Yankees: Revisiting Marcus Thames Rocking Randy Johnson in First MLB At-Bat

Marcus Thames of the New York Yankees (Photo by Mike Ehrmann/Getty Images)
Marcus Thames of the New York Yankees (Photo by Mike Ehrmann/Getty Images) /

18 years ago, Marcus Thames got Yankees revenge on Randy Johnson.

Was the outcome of Marcus Thames‘ first MLB at-bat a hollow victory for the New York Yankees, as compared with the 2001 World Series’ expiration? Sure. If we could trade Thames’ smash for an Enrique Wilson bleeder through the infield or a Mariano Rivera laser to second base, we would.

But, seeing as time doesn’t bend that way, Thames’ Major League debut was a pretty solid Plan B.

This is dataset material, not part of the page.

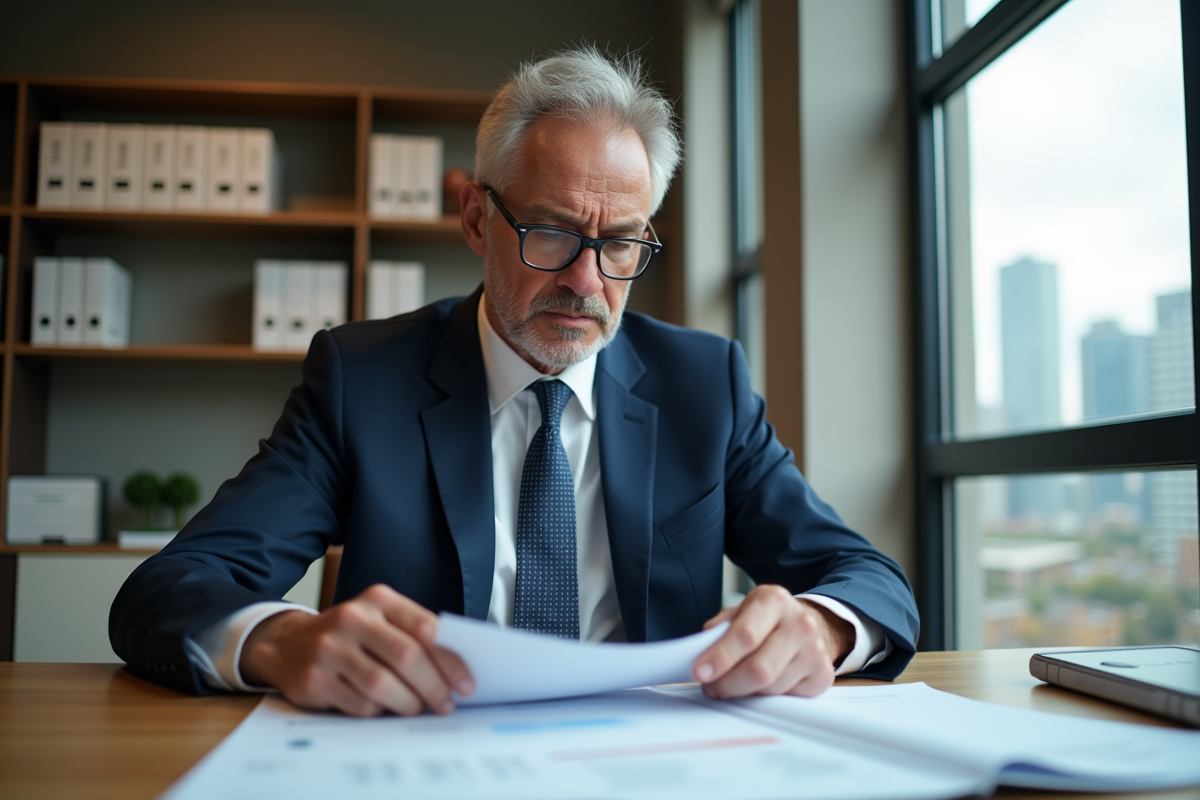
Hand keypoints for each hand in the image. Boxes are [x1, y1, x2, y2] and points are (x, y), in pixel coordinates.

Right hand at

18 years ago today, Thames — New York’s future hitting coach — strode to the plate at the old Yankee Stadium for the very first time, likely with low expectations and a high heart rate. He dug in, absorbing the lefty-righty “advantage” against Randy Johnson, arguably the most intimidating pitcher in the game’s history, a man who made birds reconsider flying. Then, he reared, cocked, and exploded, launching a home run into Monument Park, directly over the head of…Luis Gonzalez.

Hurts to watch a ball go over your head, doesn’t it, No. 20? Rough stuff.

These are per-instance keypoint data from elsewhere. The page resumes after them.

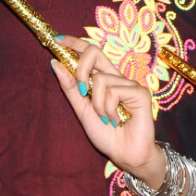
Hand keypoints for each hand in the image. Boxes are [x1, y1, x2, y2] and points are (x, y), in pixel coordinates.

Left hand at [49, 35, 158, 179]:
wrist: (124, 155)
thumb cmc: (107, 134)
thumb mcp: (82, 110)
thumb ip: (70, 88)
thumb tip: (55, 62)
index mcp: (104, 79)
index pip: (90, 53)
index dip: (74, 43)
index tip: (57, 40)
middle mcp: (117, 77)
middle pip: (95, 52)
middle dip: (80, 68)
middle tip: (81, 91)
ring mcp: (130, 83)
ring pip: (101, 79)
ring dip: (97, 104)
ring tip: (107, 119)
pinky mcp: (140, 92)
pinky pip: (114, 91)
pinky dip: (109, 108)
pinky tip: (117, 120)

Thames, at the time, was coming off a monster season at Double-A Norwich as a 24-year-old, hitting .321 with 31 homers and 97 RBI. Against all odds, though, this early-June opportunity was one of only 13 at-bats he posted the entire season, and he’d never homer as a Yankee again until he returned in 2010, already an established big leaguer after his World Series trip with the Tigers in ’06.

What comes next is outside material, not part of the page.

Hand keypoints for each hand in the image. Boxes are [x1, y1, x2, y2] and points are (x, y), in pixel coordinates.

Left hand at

His next stop in the Bronx was defined by some additional power surges: a two-run shot in Game 3 of the ALDS, and a walk-off smash against Jonathan Papelbon, following A-Rod’s lead.

Thames’ Yankee career didn’t last as long as he may have suspected in 2002, but he’s rejoined the family twice and gained new life — back in 2010, and as the team’s hitting coach following the 2017 season, when quite a few staffing changes were made.

Next. Revisiting the 1992 Paul O'Neill Trade. dark

Unfortunately, Randy Johnson eventually got revenge on Thames, too, by joining the Yankees and playing subpar baseball for two years.